- Required work -
Copy exactly the lines from the start of the data below through the one that carries "придают объем монотонному пространству своими", and only those.

- Records provided -
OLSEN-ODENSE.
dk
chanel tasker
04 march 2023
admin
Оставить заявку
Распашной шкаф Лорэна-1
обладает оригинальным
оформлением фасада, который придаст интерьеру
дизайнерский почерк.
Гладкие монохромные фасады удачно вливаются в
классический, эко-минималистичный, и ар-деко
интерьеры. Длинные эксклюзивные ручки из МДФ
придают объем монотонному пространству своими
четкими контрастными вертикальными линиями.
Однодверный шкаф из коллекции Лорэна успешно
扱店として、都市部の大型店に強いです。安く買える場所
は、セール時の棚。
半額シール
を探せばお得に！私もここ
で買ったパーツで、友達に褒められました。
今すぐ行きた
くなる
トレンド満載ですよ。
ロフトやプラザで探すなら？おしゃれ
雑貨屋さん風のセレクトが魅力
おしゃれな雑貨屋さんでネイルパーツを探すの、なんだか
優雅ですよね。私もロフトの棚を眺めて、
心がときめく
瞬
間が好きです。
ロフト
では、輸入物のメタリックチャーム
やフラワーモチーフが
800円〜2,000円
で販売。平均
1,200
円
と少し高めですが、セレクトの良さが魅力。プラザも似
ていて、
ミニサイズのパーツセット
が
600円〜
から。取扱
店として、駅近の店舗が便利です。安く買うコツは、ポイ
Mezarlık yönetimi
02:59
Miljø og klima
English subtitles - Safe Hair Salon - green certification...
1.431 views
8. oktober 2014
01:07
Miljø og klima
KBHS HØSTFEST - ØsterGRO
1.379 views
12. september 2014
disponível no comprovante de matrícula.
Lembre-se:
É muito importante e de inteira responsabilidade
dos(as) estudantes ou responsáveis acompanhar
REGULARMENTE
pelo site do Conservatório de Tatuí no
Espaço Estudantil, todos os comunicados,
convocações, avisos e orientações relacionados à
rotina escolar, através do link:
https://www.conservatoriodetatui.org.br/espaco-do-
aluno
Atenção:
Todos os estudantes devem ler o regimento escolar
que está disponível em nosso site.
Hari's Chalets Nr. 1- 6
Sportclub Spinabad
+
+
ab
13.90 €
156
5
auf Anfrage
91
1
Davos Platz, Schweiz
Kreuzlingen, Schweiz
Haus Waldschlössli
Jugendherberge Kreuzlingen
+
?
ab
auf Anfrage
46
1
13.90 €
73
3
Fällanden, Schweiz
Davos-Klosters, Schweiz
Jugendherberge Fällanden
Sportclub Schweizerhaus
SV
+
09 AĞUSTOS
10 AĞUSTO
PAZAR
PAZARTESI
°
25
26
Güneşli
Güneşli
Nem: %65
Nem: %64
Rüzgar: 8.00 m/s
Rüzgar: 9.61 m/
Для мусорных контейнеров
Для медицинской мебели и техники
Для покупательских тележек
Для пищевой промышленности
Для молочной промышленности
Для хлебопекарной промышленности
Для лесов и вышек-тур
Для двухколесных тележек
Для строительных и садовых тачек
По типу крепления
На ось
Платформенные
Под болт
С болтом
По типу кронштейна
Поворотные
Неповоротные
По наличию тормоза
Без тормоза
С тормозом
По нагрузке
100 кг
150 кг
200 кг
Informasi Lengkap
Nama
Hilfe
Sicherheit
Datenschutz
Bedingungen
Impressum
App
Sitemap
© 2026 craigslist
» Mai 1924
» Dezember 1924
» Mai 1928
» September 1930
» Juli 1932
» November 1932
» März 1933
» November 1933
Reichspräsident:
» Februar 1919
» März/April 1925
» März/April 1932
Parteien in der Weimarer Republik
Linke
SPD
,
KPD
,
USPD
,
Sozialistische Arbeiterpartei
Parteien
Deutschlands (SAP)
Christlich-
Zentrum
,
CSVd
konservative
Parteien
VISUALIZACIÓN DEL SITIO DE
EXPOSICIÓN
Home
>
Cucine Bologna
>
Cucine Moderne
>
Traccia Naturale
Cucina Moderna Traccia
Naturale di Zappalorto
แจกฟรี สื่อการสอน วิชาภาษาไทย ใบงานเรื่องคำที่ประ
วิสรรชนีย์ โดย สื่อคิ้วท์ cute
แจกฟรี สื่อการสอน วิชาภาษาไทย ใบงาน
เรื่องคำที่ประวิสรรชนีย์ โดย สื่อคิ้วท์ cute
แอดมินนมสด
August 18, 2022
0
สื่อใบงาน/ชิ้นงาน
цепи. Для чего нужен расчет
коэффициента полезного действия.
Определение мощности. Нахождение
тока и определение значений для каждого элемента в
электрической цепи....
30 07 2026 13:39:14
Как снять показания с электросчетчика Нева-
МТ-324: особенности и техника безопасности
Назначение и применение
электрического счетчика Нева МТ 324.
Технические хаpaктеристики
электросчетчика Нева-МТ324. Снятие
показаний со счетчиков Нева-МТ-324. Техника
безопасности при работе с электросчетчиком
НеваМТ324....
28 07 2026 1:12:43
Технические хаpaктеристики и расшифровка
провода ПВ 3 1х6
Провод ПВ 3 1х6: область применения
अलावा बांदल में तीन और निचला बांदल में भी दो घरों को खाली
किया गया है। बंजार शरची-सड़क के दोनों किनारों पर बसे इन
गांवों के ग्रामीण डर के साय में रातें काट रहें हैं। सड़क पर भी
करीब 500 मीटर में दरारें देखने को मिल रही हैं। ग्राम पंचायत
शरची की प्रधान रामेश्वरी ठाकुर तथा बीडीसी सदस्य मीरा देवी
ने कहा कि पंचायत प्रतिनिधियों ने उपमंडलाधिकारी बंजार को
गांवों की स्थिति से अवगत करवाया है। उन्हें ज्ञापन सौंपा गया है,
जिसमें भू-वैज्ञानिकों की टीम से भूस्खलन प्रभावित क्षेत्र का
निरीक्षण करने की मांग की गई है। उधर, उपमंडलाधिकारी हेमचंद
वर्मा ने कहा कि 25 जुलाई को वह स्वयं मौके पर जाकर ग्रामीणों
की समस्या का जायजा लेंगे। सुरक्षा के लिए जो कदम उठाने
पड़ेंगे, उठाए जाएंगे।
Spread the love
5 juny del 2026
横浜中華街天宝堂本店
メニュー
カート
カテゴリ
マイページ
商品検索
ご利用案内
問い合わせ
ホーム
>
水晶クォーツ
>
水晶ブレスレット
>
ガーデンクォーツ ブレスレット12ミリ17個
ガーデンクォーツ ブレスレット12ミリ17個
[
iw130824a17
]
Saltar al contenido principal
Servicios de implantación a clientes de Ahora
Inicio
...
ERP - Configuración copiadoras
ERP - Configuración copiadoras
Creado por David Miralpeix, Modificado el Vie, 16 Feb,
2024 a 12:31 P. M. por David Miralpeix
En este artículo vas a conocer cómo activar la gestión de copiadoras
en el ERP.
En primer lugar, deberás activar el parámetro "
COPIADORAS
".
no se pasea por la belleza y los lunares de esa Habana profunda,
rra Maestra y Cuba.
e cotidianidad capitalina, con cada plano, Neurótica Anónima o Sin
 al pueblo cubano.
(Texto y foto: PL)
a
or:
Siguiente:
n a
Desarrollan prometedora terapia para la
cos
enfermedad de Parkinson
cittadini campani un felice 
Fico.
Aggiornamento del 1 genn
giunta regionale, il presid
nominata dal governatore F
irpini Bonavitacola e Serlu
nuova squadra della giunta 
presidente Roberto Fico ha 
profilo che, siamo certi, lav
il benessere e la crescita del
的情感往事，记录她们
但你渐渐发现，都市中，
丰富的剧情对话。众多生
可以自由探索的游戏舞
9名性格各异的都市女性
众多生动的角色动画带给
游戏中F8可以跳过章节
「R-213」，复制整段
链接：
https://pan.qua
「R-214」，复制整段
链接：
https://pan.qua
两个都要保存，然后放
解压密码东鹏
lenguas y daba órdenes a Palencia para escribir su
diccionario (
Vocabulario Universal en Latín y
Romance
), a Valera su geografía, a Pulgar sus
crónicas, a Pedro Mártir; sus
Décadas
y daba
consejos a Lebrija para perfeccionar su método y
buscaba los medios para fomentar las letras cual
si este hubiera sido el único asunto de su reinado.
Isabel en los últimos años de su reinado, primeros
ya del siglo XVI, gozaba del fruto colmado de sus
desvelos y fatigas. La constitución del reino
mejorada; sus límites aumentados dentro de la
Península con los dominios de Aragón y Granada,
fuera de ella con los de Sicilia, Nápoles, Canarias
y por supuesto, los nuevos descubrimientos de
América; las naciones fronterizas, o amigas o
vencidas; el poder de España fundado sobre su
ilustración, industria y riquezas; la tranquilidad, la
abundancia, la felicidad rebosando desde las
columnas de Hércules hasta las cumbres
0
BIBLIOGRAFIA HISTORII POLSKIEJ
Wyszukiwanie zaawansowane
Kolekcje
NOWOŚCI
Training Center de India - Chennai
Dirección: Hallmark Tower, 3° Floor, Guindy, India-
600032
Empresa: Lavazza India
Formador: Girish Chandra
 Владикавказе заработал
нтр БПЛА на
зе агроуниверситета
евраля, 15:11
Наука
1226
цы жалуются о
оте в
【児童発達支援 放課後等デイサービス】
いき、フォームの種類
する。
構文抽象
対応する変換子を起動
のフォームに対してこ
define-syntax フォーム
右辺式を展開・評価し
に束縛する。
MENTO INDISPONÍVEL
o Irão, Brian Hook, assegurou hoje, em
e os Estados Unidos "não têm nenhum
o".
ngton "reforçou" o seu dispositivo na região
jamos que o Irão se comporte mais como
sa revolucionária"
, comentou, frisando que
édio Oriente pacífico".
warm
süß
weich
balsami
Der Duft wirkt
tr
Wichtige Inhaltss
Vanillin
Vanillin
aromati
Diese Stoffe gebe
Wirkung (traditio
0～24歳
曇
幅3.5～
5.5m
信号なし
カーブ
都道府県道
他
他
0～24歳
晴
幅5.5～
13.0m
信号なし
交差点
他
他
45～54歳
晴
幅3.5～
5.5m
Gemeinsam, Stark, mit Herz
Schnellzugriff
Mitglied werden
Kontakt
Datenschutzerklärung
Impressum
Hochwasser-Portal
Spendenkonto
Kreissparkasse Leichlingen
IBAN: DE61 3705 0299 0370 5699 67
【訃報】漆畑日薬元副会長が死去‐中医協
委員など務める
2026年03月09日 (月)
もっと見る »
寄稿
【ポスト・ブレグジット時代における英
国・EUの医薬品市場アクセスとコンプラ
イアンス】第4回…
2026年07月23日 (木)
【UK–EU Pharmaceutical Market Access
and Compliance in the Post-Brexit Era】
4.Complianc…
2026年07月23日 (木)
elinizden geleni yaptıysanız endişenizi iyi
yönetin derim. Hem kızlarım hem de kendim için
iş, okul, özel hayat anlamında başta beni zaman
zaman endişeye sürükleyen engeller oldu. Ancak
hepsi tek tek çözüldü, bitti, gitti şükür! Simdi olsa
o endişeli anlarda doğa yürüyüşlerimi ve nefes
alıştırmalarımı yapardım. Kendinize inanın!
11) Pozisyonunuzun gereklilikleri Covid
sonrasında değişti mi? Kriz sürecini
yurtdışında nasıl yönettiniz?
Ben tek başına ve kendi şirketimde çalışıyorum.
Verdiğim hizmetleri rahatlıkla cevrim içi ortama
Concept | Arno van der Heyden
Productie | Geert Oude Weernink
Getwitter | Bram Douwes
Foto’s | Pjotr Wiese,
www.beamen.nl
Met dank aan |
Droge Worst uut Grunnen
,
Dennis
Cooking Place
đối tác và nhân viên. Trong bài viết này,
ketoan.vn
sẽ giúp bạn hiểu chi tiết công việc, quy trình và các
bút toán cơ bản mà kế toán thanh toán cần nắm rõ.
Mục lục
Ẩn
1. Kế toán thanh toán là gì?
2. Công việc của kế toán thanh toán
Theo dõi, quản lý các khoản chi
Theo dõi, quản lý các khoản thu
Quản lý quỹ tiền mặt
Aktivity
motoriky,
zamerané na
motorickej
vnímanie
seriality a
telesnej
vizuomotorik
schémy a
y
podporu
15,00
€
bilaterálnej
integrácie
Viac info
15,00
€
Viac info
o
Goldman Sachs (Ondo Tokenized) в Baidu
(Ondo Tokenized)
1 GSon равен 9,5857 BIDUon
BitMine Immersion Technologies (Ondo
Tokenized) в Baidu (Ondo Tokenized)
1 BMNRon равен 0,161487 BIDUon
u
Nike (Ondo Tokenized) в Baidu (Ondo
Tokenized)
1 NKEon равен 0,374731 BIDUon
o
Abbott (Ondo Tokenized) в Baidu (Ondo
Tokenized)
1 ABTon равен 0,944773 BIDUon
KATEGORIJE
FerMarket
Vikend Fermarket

- Solution to this exercise -
OLSEN-ODENSE.
dk
chanel tasker
04 march 2023
admin
Оставить заявку
Распашной шкаф Лорэна-1
обладает оригинальным
оформлением фасада, который придаст интерьеру
дизайнерский почерк.
Гладкие монохромные фасады удачно вливаются в
классический, эко-минималистичный, и ар-деко
интерьеры. Длинные эксклюзивные ручки из МДФ
придают объем монотонному пространству своими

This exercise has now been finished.